It's also an engagingly strange thing to do. Here, more or less, is what passes for the thinking behind it ...

"SOMETHING AMAZING HAS HAPPENED! I NEED TO BE MORE NAKED THAN I AM!"

... except of course this isn't thinking at all, this is simple and unmediated doing, this is the id reaching out and grabbing the wheel and swerving all over the road. It's fun, too; athletes tend to be pretty acceptable to look at underneath all the polyester, even Ryan Giggs, and who among us cannot say that their day isn't improved by the sudden arrival of a couple of unexpected nipples? Exactly. Only referees.

We'll deal with messages under the shirt later on, but for now, let's take a moment to admire Uruguayan center forward Richard Morales, who was so certain that he was going to score that he thought ahead. The moment came, and he pulled off his shirt to reveal ... another shirt.



(1:06 in that video. It's funnier if you ignore the fact that this was, in fact, a tribute to an injured teammate, and instead pretend it's a man taking wise precautions against his own inevitable surrender to exhibitionism.)

The Look upon my works, ye mortals, and despair
If Mario Balotelli never achieves anything else in his career, then he'll have left us with several wonderful memories, not least this explanation of why he generally doesn't go overboard after he scores a goal:

"A postman doesn't celebrate when he delivers mail, why should I when I score goals?"

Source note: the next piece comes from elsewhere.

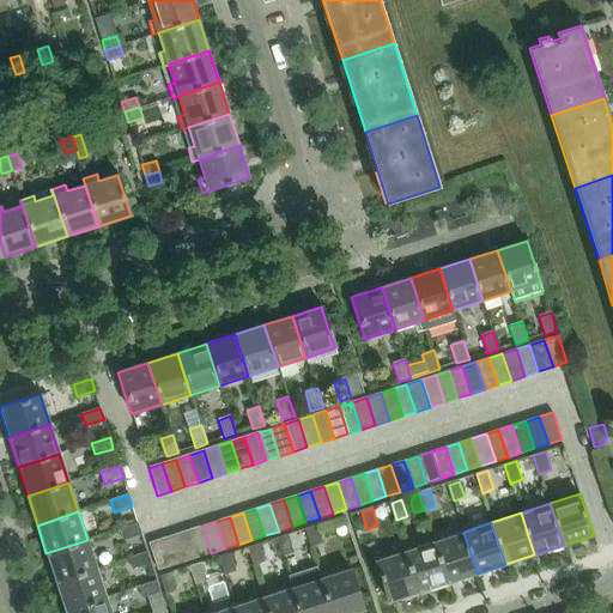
[(120,529),(123,541),(141,535),(138,523),(120,529)]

The crux here is not that Balotelli scores six days out of seven, usually around lunchtime, and occasionally has a fight with a dog. It's the glorious arrogance of it. That thing I did? That special thing? That special thing for that special team that you used to dream of doing, until reality and inadequacy forced all the dreams from your head? Yeah, no biggie.

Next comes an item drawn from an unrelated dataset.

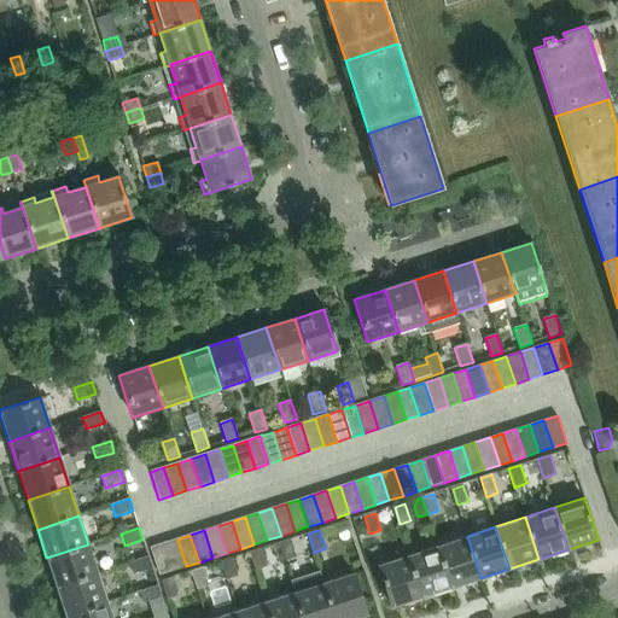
[(467,536),(438,546),(452,588),(481,578),(467,536)]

Anybody watching has only two choices: Either they can bristle and lash out, and know deep down that they're being very silly indeed, or they can laugh along. The finest example of all time is, of course, Eric Cantona's goal against Sunderland. He'd not long come back to football after serving an eight-month ban for excessive and violent righteousness, and he'd just strolled 40 yards through midfield before floating a perfect chip over the head of the goalkeeper. And then he just stood there. Looking around. His magnificence all the more magnificent for its self-evidence.



It's only improved by the fact that you can see, just at the last second, just as he's engulfed by his United teammates, a tiny quiver and the faintest suggestion of a smile. He knows what he's doing. And he's loving it.

The Muted
The universe requires balance in all things, and so to offset the wonder of the non-celebrations above comes this abomination, this horror, this stinking and small thing that creeps in the shadows.

OK, there may once have been a place for the non-celebration. When Denis Law scored his notorious backheel for Manchester City, against Manchester United, you can see him start to celebrate, realize what he's done, and just sort of grind to a halt. That's the trauma of hurting that which you truly love.

But ever since it became a commandment — Thou shalt not celebrate against a team you once played for, even a little bit, even just on loan — it's become clear that this is nothing more than self-basting. The difference between this and the above is that one is about the celebration of sporting brilliance, the other is the assertion of moral rectitude. I have not celebrated, because I am so damn full of respect. Self-regard for one's own talents is absolutely acceptable. Self-regard for one's own character is nauseating.

The whole thing is starting to die out, thankfully — see Danny Welbeck's giddy and entirely appropriate celebrations when he returned to Old Trafford with Arsenal — and, in years to come, our children will ask their parents if it's true that once upon a time in the Premier League, a player didn't celebrate a goal against a team because they wanted to sign for that team. And we will say yes. We will say: That was Wes Hoolahan. And we will be rightly shamed for the times we lived through.